The video lecture introduces Greedy Best-first Search, defining it as an algorithm that always attempts to continue with the node that seems closest to the goal. The instructor distinguishes this from A* search by writing the evaluation function f(n) = h(n), indicating it relies solely on the heuristic. A diagram with nodes A, B, C, and D illustrates a scenario where the search might fail to find the best path. The lecture explicitly states that Greedy Best-first Search is neither optimal nor complete, similar to Depth-First Search. The session concludes by listing the algorithm's properties: it is not complete due to potential loops (e.g., Iasi -> Neamt -> Iasi), has a time complexity of O(b^m), a space complexity of O(b^m) because it keeps all nodes in memory, and is not optimal, demonstrated by a path cost comparison where the found path cost 450 versus an optimal cost of 418.

Chapters

  1. 0:00 1:38 00:00-01:38

    The video begins by defining Greedy Best-first Search as prioritizing nodes closest to the goal, writing the formula f(n) = h(n) to show it ignores path cost. A diagram with nodes A, B, C, and D illustrates a graph where the search might get stuck or take a longer route, leading to the text stating the method is 'not optimal' and 'not complete.' The instructor underlines these key limitations. The slide then transitions to a list of properties, detailing that the algorithm is not complete because it can get stuck in loops like Iasi -> Neamt -> Iasi. It lists time complexity as O(b^m) and space complexity as O(b^m), noting that a good heuristic can improve time but space remains high. Finally, it confirms the algorithm is not optimal, providing a specific example where a found path cost 450, while a better path (Arad to Bucharest) cost 418.

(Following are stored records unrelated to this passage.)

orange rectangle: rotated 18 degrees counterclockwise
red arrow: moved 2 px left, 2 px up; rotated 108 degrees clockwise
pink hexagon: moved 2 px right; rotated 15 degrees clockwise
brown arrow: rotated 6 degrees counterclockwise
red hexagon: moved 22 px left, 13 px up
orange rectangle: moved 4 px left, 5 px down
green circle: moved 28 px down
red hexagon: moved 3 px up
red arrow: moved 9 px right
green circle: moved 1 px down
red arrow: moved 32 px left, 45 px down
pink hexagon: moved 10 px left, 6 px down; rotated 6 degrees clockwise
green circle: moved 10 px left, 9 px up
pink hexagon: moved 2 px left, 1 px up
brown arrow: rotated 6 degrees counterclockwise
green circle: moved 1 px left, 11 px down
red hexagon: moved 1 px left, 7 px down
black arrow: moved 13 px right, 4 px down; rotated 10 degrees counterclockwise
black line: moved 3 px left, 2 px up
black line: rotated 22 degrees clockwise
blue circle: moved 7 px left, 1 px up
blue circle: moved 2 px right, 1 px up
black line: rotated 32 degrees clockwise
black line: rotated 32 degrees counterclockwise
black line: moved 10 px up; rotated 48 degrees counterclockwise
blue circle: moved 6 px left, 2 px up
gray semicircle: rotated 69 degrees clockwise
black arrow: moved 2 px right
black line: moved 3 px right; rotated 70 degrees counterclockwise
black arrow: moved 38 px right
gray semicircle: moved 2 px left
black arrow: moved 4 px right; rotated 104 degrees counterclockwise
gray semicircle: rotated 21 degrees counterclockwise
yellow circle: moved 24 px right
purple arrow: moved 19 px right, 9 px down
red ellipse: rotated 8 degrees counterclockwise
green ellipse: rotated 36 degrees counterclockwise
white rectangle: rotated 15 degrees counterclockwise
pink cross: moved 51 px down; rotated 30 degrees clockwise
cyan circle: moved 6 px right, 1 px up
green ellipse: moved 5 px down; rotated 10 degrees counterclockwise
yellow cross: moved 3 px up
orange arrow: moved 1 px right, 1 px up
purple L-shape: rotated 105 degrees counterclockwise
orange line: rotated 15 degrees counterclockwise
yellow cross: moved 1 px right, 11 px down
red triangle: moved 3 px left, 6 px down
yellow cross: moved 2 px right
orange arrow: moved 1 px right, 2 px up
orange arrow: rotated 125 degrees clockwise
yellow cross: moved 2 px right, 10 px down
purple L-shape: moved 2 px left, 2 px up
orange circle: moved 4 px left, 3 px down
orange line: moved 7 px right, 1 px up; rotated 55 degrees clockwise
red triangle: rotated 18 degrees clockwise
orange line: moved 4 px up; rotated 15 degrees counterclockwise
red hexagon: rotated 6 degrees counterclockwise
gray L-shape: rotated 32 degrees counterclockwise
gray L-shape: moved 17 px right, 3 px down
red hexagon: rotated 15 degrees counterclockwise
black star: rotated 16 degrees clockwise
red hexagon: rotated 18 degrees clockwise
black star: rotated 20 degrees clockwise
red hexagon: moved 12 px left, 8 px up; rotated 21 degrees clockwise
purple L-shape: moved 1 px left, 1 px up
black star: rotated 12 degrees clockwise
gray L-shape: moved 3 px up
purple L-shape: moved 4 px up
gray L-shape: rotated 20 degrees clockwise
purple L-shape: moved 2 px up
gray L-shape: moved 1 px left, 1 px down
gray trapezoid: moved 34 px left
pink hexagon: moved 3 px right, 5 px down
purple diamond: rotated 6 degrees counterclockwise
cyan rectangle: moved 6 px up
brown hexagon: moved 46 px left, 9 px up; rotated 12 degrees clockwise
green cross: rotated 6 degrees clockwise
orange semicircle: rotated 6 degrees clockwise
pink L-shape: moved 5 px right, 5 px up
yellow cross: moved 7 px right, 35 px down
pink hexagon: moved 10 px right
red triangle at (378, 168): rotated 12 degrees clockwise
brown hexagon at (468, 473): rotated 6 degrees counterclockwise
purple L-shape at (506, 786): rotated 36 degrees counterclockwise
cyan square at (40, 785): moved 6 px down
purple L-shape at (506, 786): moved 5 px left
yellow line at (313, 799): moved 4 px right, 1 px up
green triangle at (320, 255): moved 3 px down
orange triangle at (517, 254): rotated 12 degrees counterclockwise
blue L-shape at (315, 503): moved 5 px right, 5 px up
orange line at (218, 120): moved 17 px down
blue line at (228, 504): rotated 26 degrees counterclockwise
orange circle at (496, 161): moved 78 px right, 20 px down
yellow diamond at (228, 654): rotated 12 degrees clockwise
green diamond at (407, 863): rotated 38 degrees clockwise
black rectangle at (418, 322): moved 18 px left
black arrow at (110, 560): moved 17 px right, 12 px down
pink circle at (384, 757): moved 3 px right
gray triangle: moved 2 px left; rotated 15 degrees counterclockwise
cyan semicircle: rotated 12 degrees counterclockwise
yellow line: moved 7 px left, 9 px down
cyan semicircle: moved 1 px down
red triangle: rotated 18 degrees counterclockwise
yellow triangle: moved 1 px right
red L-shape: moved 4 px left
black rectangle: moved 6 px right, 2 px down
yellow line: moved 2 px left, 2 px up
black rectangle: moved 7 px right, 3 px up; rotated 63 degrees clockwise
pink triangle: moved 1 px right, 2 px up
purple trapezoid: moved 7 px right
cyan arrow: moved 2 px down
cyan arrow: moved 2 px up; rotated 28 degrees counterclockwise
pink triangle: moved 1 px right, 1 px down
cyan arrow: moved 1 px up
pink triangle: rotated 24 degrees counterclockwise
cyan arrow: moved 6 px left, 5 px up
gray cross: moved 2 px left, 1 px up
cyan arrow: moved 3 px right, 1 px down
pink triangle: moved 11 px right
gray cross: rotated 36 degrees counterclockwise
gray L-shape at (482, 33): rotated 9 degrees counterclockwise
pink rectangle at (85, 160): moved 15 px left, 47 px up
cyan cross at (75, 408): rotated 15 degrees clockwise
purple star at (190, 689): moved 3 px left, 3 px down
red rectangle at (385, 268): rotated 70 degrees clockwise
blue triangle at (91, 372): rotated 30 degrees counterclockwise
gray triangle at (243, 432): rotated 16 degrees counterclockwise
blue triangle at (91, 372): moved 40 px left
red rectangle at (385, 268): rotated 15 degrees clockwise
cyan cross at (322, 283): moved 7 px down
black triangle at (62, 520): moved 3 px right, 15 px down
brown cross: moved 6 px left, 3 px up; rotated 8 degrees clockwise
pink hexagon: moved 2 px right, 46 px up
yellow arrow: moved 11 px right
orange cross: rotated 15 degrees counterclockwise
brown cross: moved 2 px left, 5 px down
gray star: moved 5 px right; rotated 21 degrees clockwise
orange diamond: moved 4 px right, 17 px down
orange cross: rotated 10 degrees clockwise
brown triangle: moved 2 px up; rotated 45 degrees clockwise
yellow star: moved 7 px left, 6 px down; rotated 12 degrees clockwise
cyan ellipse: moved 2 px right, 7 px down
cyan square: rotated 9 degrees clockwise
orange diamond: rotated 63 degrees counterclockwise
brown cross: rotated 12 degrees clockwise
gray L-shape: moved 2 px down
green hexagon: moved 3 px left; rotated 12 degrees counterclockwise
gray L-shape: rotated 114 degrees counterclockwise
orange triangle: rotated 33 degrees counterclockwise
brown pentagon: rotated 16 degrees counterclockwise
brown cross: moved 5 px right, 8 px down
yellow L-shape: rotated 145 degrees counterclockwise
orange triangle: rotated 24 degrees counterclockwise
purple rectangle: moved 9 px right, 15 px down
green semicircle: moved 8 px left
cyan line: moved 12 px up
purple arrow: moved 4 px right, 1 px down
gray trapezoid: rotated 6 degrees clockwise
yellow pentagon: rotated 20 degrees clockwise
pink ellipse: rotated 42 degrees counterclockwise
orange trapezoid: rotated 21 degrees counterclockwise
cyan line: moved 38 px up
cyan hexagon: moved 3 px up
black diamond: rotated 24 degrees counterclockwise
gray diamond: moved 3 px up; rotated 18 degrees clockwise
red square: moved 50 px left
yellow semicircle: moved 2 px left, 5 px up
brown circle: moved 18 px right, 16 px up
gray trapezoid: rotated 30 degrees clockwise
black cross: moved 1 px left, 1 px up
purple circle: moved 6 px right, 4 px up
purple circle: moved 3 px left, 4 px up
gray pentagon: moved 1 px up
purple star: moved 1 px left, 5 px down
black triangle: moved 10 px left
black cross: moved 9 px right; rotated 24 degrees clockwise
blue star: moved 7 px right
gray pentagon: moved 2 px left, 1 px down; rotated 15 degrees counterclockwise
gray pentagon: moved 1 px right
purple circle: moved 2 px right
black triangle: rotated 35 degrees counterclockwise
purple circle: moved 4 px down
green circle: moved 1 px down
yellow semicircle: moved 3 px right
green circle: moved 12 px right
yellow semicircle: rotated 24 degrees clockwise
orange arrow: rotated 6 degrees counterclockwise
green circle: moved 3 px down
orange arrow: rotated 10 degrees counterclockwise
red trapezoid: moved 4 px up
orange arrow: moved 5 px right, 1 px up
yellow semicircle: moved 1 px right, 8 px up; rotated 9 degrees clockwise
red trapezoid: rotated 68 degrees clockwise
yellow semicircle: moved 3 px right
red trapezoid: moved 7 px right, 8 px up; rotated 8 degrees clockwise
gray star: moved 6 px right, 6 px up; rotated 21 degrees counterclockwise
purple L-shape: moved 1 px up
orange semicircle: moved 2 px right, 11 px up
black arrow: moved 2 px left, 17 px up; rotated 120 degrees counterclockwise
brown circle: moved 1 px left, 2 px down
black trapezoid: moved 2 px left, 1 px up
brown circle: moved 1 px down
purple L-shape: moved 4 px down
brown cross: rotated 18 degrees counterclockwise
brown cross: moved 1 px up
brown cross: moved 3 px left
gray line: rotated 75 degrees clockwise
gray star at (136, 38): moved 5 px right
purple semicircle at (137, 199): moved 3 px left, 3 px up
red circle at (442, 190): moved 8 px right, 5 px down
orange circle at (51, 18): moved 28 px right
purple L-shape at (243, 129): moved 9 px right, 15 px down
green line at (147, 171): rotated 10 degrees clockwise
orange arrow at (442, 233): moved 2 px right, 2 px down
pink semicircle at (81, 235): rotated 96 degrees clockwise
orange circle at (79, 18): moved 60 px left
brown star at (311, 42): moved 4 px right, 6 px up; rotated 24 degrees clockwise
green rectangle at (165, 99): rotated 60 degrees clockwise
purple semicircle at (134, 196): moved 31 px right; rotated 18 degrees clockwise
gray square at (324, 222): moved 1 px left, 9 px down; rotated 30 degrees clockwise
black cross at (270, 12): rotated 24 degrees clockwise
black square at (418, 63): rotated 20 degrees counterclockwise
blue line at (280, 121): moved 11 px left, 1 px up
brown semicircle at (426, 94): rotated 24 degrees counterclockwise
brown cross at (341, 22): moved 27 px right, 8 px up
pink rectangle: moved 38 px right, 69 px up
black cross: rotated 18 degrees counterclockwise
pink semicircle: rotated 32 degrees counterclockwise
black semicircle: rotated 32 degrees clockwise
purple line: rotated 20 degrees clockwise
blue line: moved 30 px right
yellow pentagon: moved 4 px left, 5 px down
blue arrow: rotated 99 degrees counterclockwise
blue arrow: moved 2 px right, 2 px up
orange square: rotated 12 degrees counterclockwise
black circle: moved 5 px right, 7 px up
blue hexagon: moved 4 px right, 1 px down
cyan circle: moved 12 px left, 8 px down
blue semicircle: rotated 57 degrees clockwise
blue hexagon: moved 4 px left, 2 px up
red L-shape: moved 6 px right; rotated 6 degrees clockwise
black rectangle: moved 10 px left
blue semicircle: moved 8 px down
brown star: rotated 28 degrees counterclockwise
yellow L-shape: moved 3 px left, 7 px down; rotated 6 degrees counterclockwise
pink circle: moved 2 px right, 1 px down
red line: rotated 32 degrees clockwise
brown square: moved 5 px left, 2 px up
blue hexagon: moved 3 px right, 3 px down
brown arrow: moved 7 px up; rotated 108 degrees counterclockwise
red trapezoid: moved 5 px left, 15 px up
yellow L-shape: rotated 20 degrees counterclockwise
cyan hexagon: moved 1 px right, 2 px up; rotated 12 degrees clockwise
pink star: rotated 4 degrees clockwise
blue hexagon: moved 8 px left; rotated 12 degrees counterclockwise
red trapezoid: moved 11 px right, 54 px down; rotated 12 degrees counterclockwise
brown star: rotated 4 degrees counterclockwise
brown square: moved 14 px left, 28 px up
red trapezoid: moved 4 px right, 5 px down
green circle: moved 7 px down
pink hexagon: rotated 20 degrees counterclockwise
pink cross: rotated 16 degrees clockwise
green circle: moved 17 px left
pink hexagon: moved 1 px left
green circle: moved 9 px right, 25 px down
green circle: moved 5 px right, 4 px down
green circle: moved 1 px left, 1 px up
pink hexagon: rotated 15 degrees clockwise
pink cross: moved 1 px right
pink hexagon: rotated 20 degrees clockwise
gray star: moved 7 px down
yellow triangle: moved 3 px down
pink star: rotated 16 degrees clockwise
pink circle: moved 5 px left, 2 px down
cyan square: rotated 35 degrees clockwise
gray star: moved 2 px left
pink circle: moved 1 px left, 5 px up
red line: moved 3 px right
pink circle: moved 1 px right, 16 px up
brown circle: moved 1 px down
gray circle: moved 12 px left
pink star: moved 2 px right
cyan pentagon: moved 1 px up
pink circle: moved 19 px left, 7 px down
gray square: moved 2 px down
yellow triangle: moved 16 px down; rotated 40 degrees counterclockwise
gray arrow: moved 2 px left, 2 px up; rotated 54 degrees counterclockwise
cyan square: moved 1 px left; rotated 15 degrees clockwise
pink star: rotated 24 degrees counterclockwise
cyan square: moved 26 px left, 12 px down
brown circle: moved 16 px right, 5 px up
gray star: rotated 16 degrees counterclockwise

The lesson progresses from a conceptual definition of Greedy Best-first Search to its practical limitations and formal properties. By comparing it to A* and using a visual graph, the instructor highlights why relying solely on the heuristic h(n) leads to suboptimal solutions and potential infinite loops. The final slide consolidates these findings into standard search algorithm metrics (completeness, time, space, optimality), providing specific numerical examples to reinforce the theoretical claims.